◆ Short exercise
Convert the entries below into a Markdown table with two columns, Row and Text. Put a row number in Row and the line in Text, skip blank lines, and leave the pictures out.

◆ Excerpted data
+ + + + +

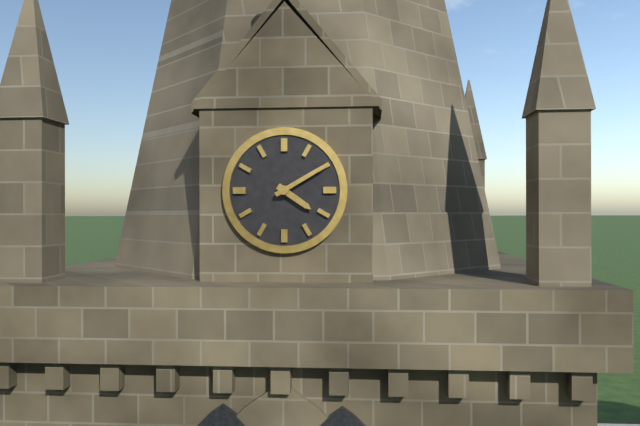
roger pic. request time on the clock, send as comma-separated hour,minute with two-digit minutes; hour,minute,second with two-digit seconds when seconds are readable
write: 4,10
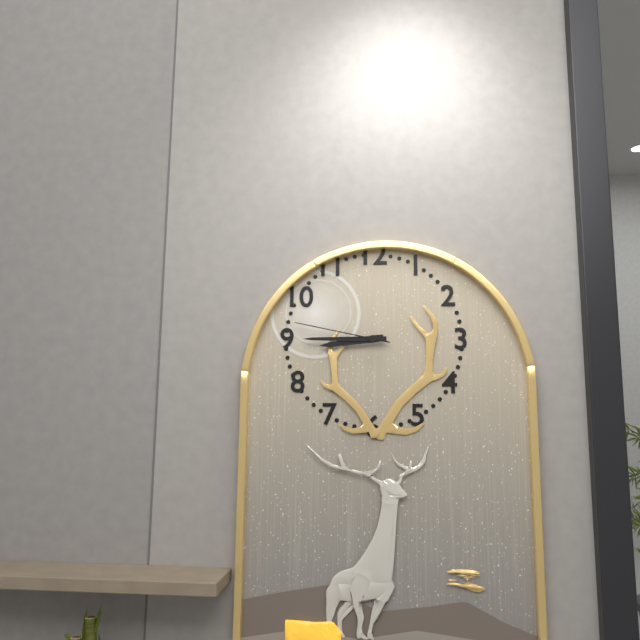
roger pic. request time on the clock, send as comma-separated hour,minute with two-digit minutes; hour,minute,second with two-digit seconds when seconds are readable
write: 8,45,47
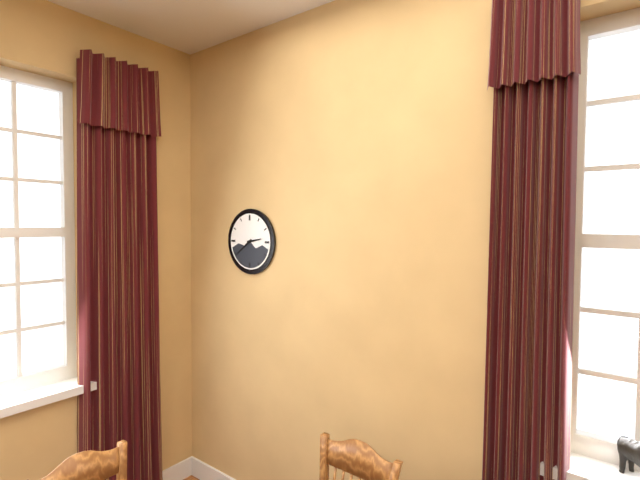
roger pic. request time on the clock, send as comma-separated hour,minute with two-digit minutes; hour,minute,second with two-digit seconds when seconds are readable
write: 2,39
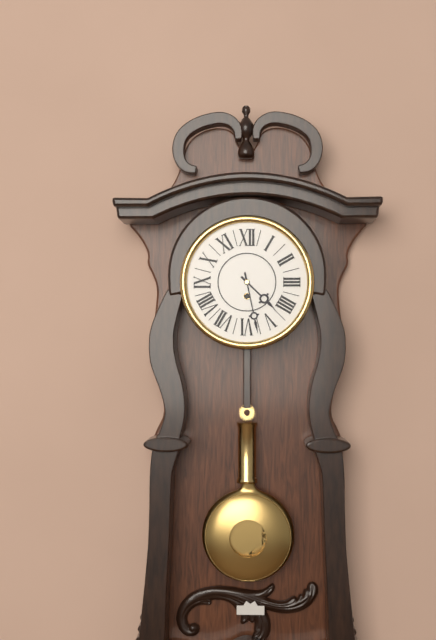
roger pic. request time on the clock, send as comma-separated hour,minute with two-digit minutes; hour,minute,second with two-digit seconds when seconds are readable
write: 4,28
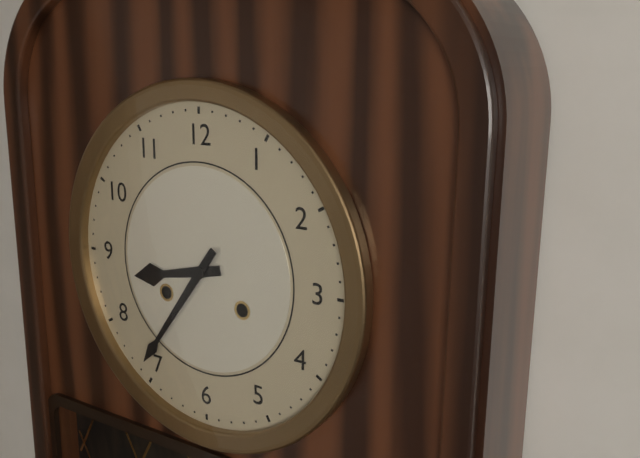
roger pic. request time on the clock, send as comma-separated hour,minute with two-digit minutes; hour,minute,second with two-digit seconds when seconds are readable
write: 8,36
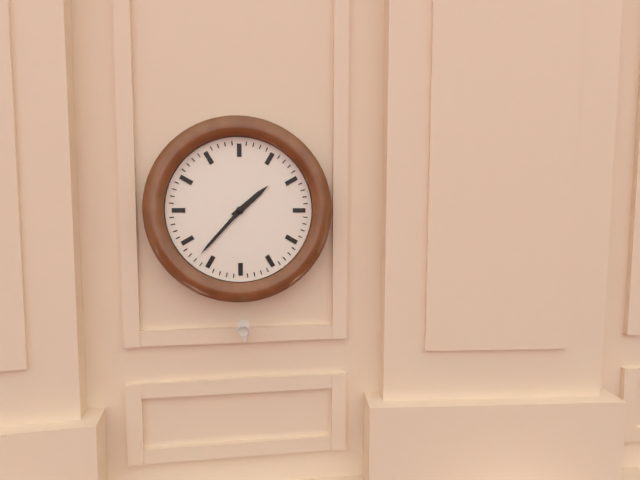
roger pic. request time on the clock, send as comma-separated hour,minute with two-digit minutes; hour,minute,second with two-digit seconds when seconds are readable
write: 1,37
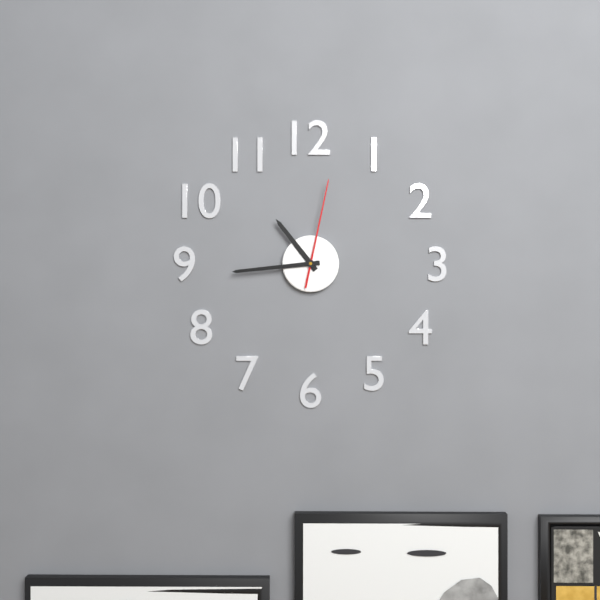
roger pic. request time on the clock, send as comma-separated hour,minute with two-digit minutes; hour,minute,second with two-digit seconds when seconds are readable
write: 10,44,02
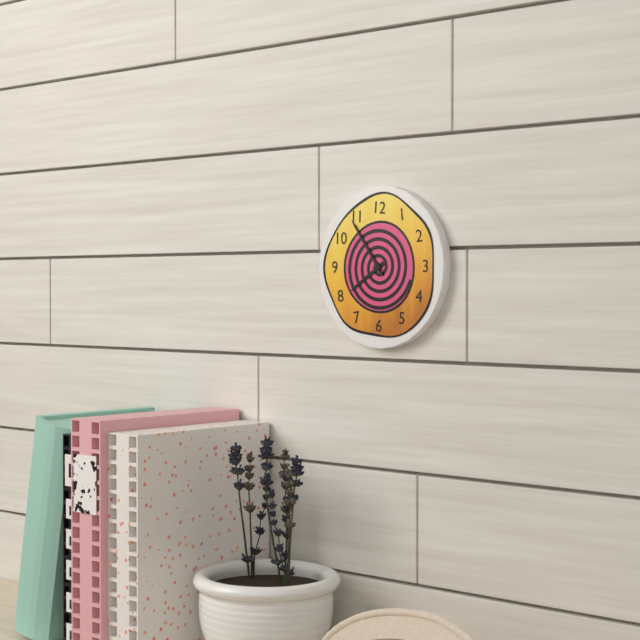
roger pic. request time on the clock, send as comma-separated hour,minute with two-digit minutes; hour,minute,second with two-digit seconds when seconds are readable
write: 7,54
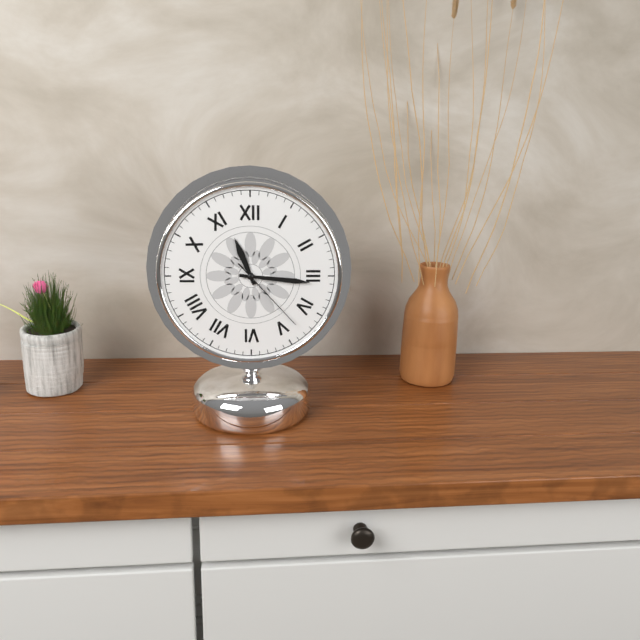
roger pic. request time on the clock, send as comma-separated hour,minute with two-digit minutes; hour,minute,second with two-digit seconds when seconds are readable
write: 11,16,23
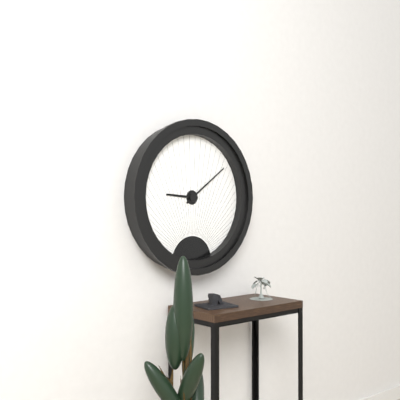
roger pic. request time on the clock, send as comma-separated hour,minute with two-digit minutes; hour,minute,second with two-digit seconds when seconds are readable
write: 9,09
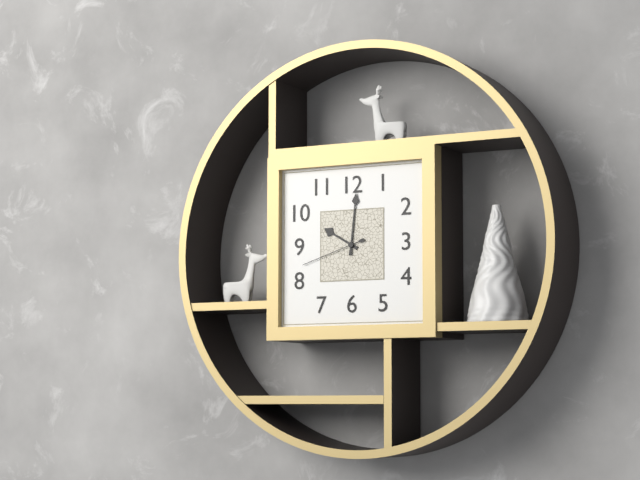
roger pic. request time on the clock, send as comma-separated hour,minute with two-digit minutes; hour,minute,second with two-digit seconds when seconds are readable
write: 10,01,42
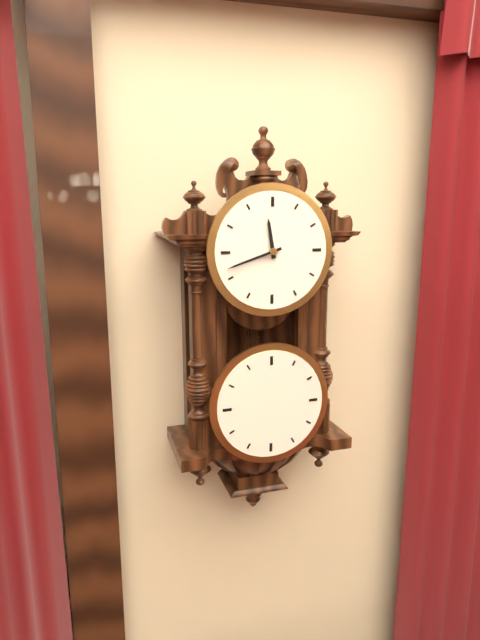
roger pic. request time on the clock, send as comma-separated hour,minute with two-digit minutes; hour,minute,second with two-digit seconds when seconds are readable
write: 11,42
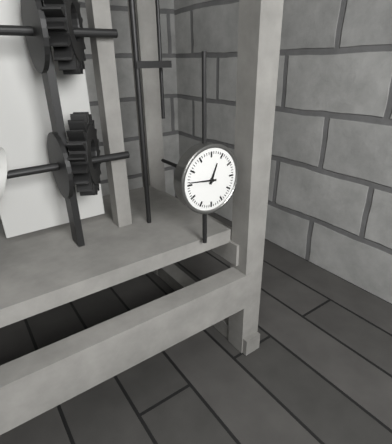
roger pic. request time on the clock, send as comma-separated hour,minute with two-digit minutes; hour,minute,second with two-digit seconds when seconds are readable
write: 12,46
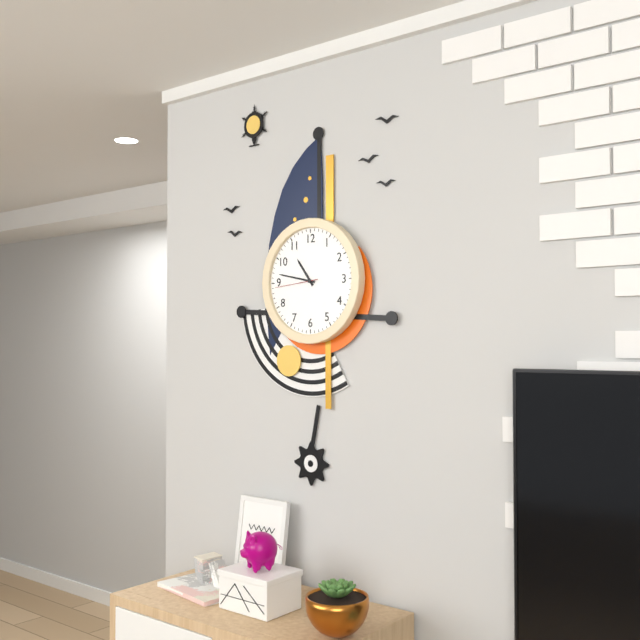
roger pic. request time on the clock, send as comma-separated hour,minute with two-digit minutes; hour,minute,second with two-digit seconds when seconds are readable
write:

+ + + + +

◆ Solution below
| Row | Text |
|---|---|
| 1 | roger pic. request time on the clock, send as comma-separated hour,minute with two-digit minutes; hour,minute,second with two-digit seconds when seconds are readable |
| 2 | write: 4,10 |
| 3 | roger pic. request time on the clock, send as comma-separated hour,minute with two-digit minutes; hour,minute,second with two-digit seconds when seconds are readable |
| 4 | write: 8,45,47 |
| 5 | roger pic. request time on the clock, send as comma-separated hour,minute with two-digit minutes; hour,minute,second with two-digit seconds when seconds are readable |
| 6 | write: 2,39 |
| 7 | roger pic. request time on the clock, send as comma-separated hour,minute with two-digit minutes; hour,minute,second with two-digit seconds when seconds are readable |
| 8 | write: 4,28 |
| 9 | roger pic. request time on the clock, send as comma-separated hour,minute with two-digit minutes; hour,minute,second with two-digit seconds when seconds are readable |
| 10 | write: 8,36 |
| 11 | roger pic. request time on the clock, send as comma-separated hour,minute with two-digit minutes; hour,minute,second with two-digit seconds when seconds are readable |
| 12 | write: 1,37 |
| 13 | roger pic. request time on the clock, send as comma-separated hour,minute with two-digit minutes; hour,minute,second with two-digit seconds when seconds are readable |
| 14 | write: 10,44,02 |
| 15 | roger pic. request time on the clock, send as comma-separated hour,minute with two-digit minutes; hour,minute,second with two-digit seconds when seconds are readable |
| 16 | write: 7,54 |
| 17 | roger pic. request time on the clock, send as comma-separated hour,minute with two-digit minutes; hour,minute,second with two-digit seconds when seconds are readable |
| 18 | write: 11,16,23 |
| 19 | roger pic. request time on the clock, send as comma-separated hour,minute with two-digit minutes; hour,minute,second with two-digit seconds when seconds are readable |
| 20 | write: 9,09 |
| 21 | roger pic. request time on the clock, send as comma-separated hour,minute with two-digit minutes; hour,minute,second with two-digit seconds when seconds are readable |
| 22 | write: 10,01,42 |
| 23 | roger pic. request time on the clock, send as comma-separated hour,minute with two-digit minutes; hour,minute,second with two-digit seconds when seconds are readable |
| 24 | write: 11,42 |
| 25 | roger pic. request time on the clock, send as comma-separated hour,minute with two-digit minutes; hour,minute,second with two-digit seconds when seconds are readable |
| 26 | write: 12,46 |
| 27 | roger pic. request time on the clock, send as comma-separated hour,minute with two-digit minutes; hour,minute,second with two-digit seconds when seconds are readable |
| 28 | write: |